In Gaiman’s case, the private was populated by a host of adoring fans of his comics and readers of his fantasy novels, some of whom he slept with. According to the allegations reported by the New York Magazine, he participated in acts of sexual domination, commonly understood within the BDSM community as part of role-playing based on one’s preferences. Within such dominant-submissive encounters, the differential in power is role-played. One of the foundational aspects of the practice of BDSM is to equalise power through consent before acting on desire.

Gaiman, however, wasn’t role-playing. He possessed more social, political, and cultural capital than the younger women he said he slept with consensually. Yet all the accounts of the accusers show him placing his needs first and not hearing a clearly stated no.

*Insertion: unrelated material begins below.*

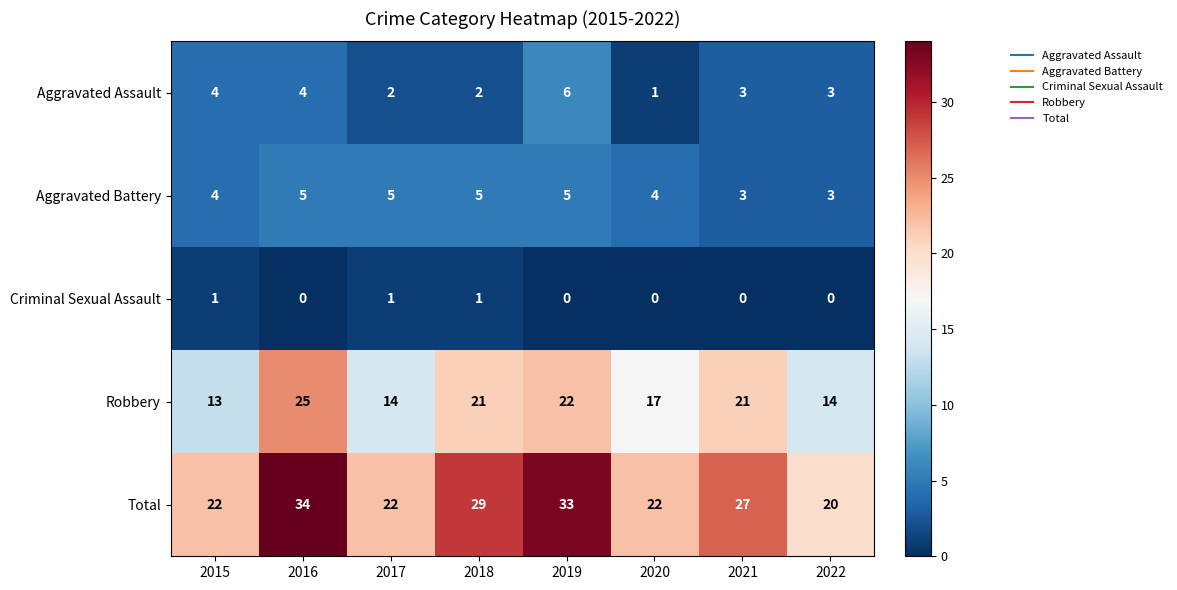

List the series in order of their peak value, lowest first.

Criminal Sexual Assault, Aggravated Battery, Aggravated Assault, Robbery, Total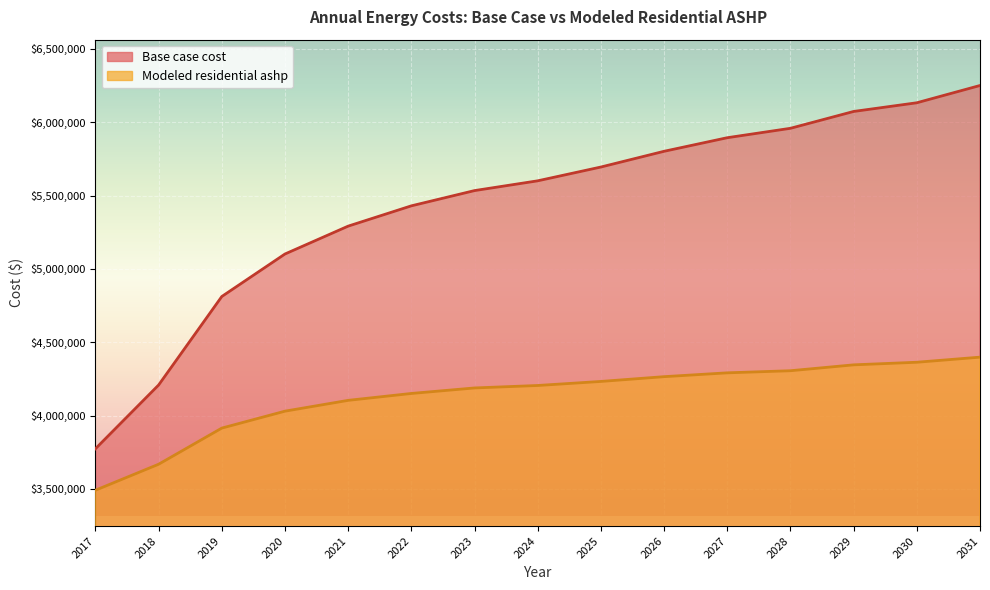

True or false: Modeled residential ashp and Base case cost intersect in this chart.

False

In a statement released after the publication of the article, he wrote: “As I read through this latest collection of accounts, there are moments I half-recognise and moments I don’t, descriptions of things that happened sitting beside things that emphatically did not happen. I’m far from a perfect person, but I have never engaged in non-consensual sexual activity with anyone. Ever.”

The disjunction between his account and theirs is what a power differential looks like.

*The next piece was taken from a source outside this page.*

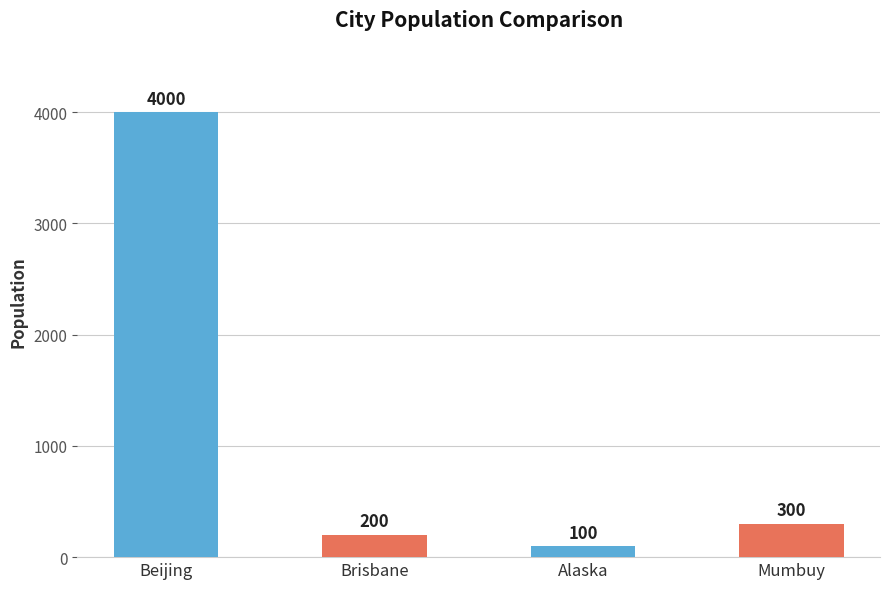

Where does the data first go above 300?

Beijing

Power plays out in these quotidian ways. We too experience it in the unwillingness to believe women’s accusations, in the entitlement of people of dominant and upper castes, in the ableist infrastructure we see around us, and in the heterosexual social norms we live within. Unlike the rest of us, Gaiman certainly understood that such a power differential existed in the circles he moved in. But was it to his advantage to question it? His explanatory statement doesn’t say.